# Database error



## Vostre Roy (Oct 3, 2012)

Dunno if I'm the only one, but I can't access the SSO's main forum page without getting this error:

The Sevenstring.org database has encountered a problem.

I can access all subforum and the chatroom though. I'm I the only one?


----------



## TheFashel12 (Oct 3, 2012)

same here


----------



## misingonestring (Oct 3, 2012)

Same for me


----------



## flexkill (Oct 3, 2012)

Yep.


----------



## AndreasD (Oct 3, 2012)

Same here.


----------



## IbanezDaemon (Oct 3, 2012)

Yep, been getting this all day too.


----------



## Lives Once Abstract (Oct 3, 2012)

i thought my comp was fucked or something. glad im not the only one...


----------



## Musza (Oct 3, 2012)

same here


----------



## Alex (Oct 3, 2012)

Fixed.

Did a hard server reboot earlier this morning and, apparently, a database table got corrupted in the process.

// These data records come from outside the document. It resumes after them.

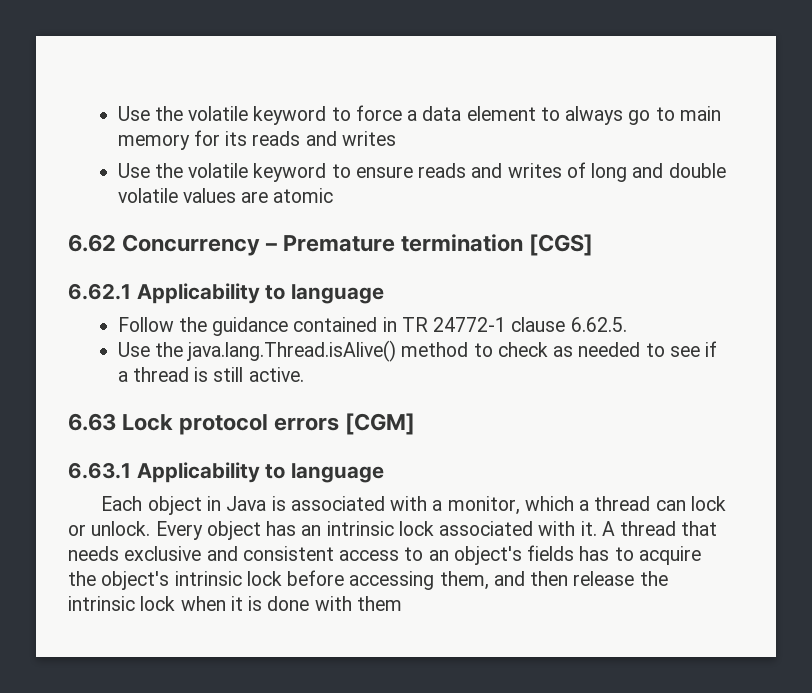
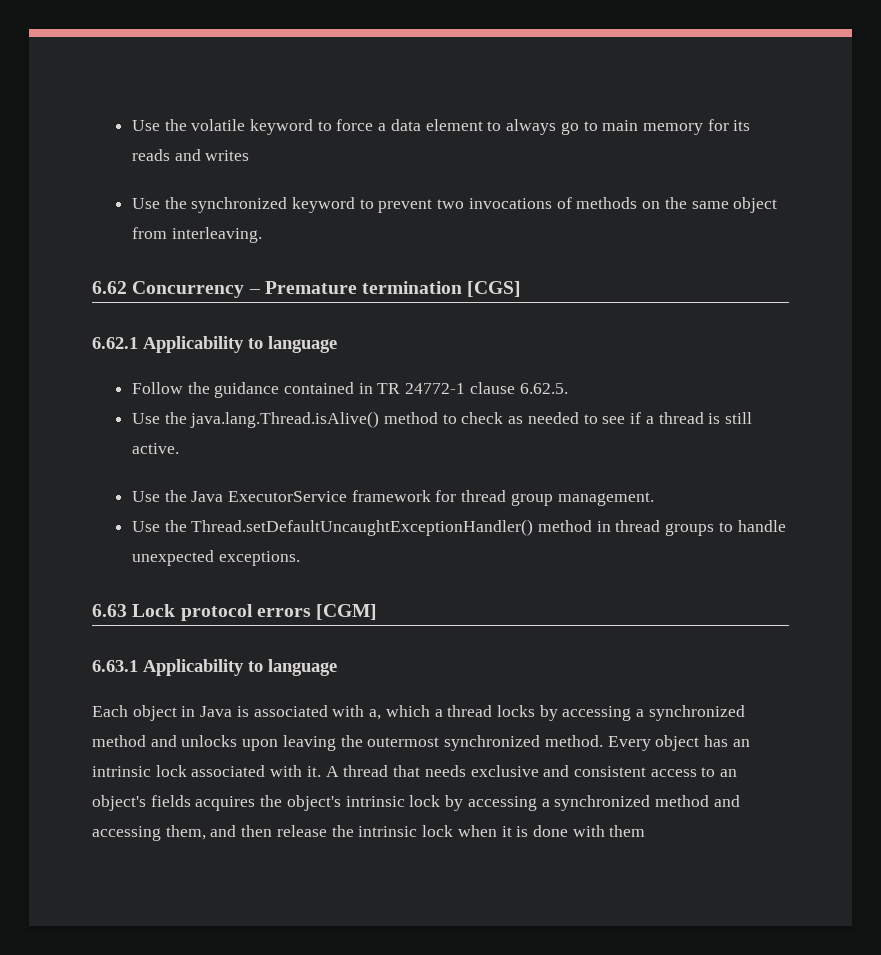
[188,162,726,182] [117,188,334,203] volatile keyword to ensure reads and writes of long and double volatile values are atomic -> [191,197,778,213] [131,227,262,243] synchronized keyword to prevent two invocations of methods on the same object from interleaving.
(304, 374) none -> [131,490,654,506] [131,519,786,536] [131,550,300,566] // Use the Java ExecutorService framework for thread group management. // Use the Thread.setDefaultUncaughtExceptionHandler() method in thread groups to handle unexpected exceptions.
[432,496,520,515] a monitor, -> [369,709,382,720] a,
[655,496,726,511] [68,521,151,536] can lock or unlock. -> [496,705,745,721] [92,735,603,751] locks by accessing a synchronized method and unlocks upon leaving the outermost synchronized method.
[579,546,701,565] has to acquire -> [195,796,256,811] acquires
[287,570,345,586] before -> [445,795,740,811] by accessing a synchronized method and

Didn't know about it until recently. Sorry about that.


----------



## Vostre Roy (Oct 3, 2012)

Alex said:


> Fixed.
> 
> Did a hard server reboot earlier this morning and, apparently, a database table got corrupted in the process. Didn't know about it until recently. Sorry about that.


 
All good, thanks for fixing it!


----------



## ihunda (Oct 3, 2012)

Alex said:


> Fixed.
> 
> Did a hard server reboot earlier this morning and, apparently, a database table got corrupted in the process. Didn't know about it until recently. Sorry about that.



Many thanks for making it work! I know it's not easy with such a high traffic forum, congrats!


----------